Now is Not the Time to COP out of Climate Commitments
Since its creation in 1994, the United Nations Convention on Climate Change (UNFCCC) has held annual Conference of Parties (COP) meetings to assess the progress in dealing with climate change.
28th November 2012 | Tom Warwick: Renewables Engineer, Rolton Group
This week sees the start of COP18, the latest of these often controversial international climate summits. 17,000 scientists, politicians and other delegates from 194 countries across the globe will converge on Doha in Qatar for the last conference before the end of the first phase of the Kyoto Protocol. This year’s conference; being held in a newly constructed, air conditioned conference centre the size of Gatwick airport, situated in the middle of a desert has been the centre of much controversy.
Qatar’s oil and gas sectors account for over half the country’s GDP, and elevated gas prices in recent years have seen Qatar overtake Liechtenstein and Luxembourg to become the world’s richest country per capita. This recent surge in economic growth has allowed the Qatari royal family to provide their citizens with free electricity and water. In a country with negligible fresh water reserves, all water has to be produced by energy intensive desalination plants; with this access to free power and man-made fresh water it comes as no surprise that the average Qatari uses more water and emits more carbon dioxide than a citizen from any other nation in the world. With all this in mind, most of the world is still sceptical to say the least with the choice of Qatar as the host for the latest climate change summit.
Regardless of its host nation, COP 18 was always going to be a hotly debated conference. Produced in 1997, the Kyoto Protocol entered into force in 2005 as the world’s first major international commitment to a reduction in Green House Gasses, and the first phase has been a bumpy ride with limited results. From the start a number of major emitters dragged their feet in ratifying the commitment, along the way many countries threatened to leave; in the end only Canada actually did so.
Progress was made despite the politics, particularly within the EU where many countries including the UK actually surpassed their reduction targets. Now the majority of the world’s nations are hoping that COP 18 will be able to facilitate the platform for an agreement to develop on these first phase reductions and provide a solid commitment for emission levels heading towards 2020.
Developing an agreement that is acceptable to all parties will be the challenge. The world is a different place now when compared with the world the Kyoto Protocol was drawn-up in. Most of the “Annex 1” developed nations who signed up to the 5.2% reduction in the first phase of the agreement are still deep in economic recession. To add to the complications, developing nations such as China and India have now overtaken the US, Europe and Russia to become Earth’s biggest polluters.
The US have signalled they will not sign up to any new treaty without ambitious binding commitments from the BASIC countries (Brazil, South Africa, India and China), who in turn last week announced that they would not sign a new regime that ditches the Kyoto Protocol’s central commitment to impose greater responsibility on industrialised countries. The argument on either side is clear.

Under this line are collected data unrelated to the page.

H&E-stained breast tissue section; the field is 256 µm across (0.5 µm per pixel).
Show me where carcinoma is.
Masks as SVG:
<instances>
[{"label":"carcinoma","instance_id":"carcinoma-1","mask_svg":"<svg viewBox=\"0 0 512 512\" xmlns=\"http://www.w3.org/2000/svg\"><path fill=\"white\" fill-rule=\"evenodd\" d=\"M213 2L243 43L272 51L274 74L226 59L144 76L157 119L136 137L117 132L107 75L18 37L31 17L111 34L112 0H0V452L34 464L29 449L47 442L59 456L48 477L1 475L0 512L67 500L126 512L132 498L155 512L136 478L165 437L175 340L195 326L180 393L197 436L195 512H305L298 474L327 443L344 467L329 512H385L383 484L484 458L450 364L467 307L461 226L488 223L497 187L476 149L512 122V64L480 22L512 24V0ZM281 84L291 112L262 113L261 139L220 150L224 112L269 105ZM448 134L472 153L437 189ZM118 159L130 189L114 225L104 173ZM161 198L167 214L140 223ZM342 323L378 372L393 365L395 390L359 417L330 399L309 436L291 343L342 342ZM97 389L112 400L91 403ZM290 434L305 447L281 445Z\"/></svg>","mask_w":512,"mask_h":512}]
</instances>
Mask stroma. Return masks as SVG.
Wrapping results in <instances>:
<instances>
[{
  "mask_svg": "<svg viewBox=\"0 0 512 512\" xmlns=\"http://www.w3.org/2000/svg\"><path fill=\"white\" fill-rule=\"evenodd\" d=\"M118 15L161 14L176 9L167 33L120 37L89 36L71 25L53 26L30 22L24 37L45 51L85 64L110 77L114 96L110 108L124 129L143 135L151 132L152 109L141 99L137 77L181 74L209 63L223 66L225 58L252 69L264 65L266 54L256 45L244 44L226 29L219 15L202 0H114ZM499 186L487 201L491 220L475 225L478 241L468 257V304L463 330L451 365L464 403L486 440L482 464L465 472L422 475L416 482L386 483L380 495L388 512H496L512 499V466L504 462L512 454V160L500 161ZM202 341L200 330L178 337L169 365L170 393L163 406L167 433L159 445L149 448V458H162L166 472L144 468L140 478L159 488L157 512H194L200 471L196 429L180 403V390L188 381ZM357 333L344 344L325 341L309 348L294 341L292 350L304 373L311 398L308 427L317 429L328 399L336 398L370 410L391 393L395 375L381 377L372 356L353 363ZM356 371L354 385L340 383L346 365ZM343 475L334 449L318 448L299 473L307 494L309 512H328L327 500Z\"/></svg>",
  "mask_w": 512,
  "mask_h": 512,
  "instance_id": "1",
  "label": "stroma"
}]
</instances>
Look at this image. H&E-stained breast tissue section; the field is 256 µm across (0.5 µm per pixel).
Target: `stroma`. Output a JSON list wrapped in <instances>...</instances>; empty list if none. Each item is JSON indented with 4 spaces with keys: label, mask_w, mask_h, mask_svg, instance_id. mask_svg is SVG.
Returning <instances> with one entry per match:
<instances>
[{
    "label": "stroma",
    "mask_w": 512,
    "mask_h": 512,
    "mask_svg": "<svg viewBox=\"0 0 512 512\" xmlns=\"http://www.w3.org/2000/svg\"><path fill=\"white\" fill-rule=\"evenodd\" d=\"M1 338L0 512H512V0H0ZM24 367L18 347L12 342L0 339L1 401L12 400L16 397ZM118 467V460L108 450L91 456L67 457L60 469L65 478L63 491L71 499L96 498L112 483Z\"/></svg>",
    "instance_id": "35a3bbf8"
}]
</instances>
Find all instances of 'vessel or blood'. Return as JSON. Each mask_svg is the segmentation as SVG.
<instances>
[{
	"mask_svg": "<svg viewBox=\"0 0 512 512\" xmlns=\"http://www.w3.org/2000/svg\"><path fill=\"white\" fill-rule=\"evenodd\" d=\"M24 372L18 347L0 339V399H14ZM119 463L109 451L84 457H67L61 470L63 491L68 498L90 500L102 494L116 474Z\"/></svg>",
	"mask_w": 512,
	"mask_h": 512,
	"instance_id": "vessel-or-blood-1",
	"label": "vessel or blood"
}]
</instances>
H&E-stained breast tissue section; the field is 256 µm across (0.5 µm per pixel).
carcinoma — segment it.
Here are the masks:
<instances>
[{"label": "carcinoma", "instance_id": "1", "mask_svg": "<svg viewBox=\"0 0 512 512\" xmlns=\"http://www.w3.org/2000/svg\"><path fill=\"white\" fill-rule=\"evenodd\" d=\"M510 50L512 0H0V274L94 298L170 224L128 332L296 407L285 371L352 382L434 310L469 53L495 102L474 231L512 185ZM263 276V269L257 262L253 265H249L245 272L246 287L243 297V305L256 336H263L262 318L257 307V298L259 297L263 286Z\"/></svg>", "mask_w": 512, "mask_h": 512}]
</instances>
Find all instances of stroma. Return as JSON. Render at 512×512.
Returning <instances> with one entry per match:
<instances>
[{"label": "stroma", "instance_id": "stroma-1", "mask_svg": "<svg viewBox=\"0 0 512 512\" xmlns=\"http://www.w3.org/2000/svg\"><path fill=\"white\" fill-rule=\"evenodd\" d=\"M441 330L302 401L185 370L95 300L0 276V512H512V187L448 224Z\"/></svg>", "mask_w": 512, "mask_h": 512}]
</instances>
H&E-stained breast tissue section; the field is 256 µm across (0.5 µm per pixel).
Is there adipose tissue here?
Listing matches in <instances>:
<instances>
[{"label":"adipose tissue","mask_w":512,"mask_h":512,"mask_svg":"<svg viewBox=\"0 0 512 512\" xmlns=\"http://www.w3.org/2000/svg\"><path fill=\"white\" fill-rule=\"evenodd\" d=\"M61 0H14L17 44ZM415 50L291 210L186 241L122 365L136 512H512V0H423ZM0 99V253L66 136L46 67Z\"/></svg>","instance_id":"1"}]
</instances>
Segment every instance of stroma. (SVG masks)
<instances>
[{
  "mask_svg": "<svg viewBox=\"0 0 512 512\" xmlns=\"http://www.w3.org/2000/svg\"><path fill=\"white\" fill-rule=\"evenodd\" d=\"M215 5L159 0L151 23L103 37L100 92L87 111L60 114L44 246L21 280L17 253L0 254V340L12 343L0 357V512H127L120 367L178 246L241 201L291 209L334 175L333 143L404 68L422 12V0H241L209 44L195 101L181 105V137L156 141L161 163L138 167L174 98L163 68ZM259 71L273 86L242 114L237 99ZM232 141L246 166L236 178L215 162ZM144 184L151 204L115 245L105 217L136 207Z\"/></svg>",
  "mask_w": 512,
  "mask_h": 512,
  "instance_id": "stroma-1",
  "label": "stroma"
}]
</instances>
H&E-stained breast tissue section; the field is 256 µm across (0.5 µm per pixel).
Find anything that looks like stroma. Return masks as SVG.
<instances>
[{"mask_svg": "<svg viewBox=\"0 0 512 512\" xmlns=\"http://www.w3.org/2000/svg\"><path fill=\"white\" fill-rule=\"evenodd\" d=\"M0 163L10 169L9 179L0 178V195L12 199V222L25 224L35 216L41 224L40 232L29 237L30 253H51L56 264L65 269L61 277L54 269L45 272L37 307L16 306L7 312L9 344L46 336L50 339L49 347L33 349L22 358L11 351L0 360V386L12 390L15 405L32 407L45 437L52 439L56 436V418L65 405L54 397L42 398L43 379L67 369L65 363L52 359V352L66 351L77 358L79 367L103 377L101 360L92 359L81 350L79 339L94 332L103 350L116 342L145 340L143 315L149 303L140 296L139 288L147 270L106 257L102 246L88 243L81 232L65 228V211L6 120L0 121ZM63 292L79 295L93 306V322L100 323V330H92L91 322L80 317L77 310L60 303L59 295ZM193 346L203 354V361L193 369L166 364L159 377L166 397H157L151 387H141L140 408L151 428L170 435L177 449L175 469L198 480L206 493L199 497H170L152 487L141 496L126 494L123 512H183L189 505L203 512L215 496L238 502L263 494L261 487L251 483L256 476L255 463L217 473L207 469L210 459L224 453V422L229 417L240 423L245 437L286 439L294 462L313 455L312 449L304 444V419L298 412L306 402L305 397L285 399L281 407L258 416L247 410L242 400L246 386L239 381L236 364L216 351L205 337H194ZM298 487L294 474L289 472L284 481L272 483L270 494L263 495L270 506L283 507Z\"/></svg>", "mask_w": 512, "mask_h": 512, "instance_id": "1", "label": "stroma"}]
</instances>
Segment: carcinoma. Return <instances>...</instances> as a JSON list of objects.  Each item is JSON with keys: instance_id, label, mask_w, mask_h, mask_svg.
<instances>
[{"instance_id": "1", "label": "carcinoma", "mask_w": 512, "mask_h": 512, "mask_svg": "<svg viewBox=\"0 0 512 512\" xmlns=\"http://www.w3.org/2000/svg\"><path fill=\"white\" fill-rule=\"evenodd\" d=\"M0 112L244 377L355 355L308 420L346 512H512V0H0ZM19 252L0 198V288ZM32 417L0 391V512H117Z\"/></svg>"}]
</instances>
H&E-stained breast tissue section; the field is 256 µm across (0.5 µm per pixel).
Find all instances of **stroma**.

In many ways COP 18 is a lot like splitting a restaurant bill between 194 people all speaking different languages. Very few of the 194 people were there for the starter, they had a main course and were half way through their second dessert before they began to realise that the prices on the menu didn’t include an additional hidden cost. By this time, the remainder of the 194 people had gradually turned up, there were a lot of them and they were all hungry. After a while nobody could remember what had been eaten, or agree on the true scale of the hidden cost. But most people agreed that somebody should start cutting down, just in case.
Seventeen conferences were held, and some progress was made. Unfortunately, the further entrenching of nations in the COP18 discussions mean that the most likely outcome will either be that nobody gets tighter targets, or that everybody does. The only thing currently holding the talks together is the consensus from all countries that something needs to be done.
COP 18 comes as we are nearing the end of what has been another record year for extreme climate phenomena. Delegates from nearly every nation represented at this year’s conference will have events from their own countries in the back of their mind during discussions. Brazil and China both saw their worst flooding in over 50 years. In the Philippines, rising sea levels and extreme rain flooded the capital of Manila, submerging 50% of the city.
Events weren’t limited to developing countries. During the summer months a huge heat wave extended from North America over the Arctic, causing sea ice to drop to its lowest ever recorded levels. The US has experienced the warmest 12 month period since records began with over 50% of counties classified as disaster areas. Russia and the Ukraine both suffered similar scale crop failures, pushing up global grain prices by 44% on the previous year.
This year economic damages caused by extreme weather events are at their highest ever level. The cost of climate change is starting to become apparent to individual nations; however, the problem is of a scale that can’t be solved by a single country or even a group of nations such as the EU. Climate change is a global issue and the only way to solve the issue is with a global effort. Creating, legislating, coordinating and enforcing this is a huge task that cannot be effective until a global consensus is reached.
It is very easy to by cynical and write COP 18 off before it starts. It will not be the last Conference of Parties; it also won’t be the greenest. However, there will be some extremely important decisions made over the next two weeks in Doha, decisions that will affect both world and UK energy policy through to the end of the decade.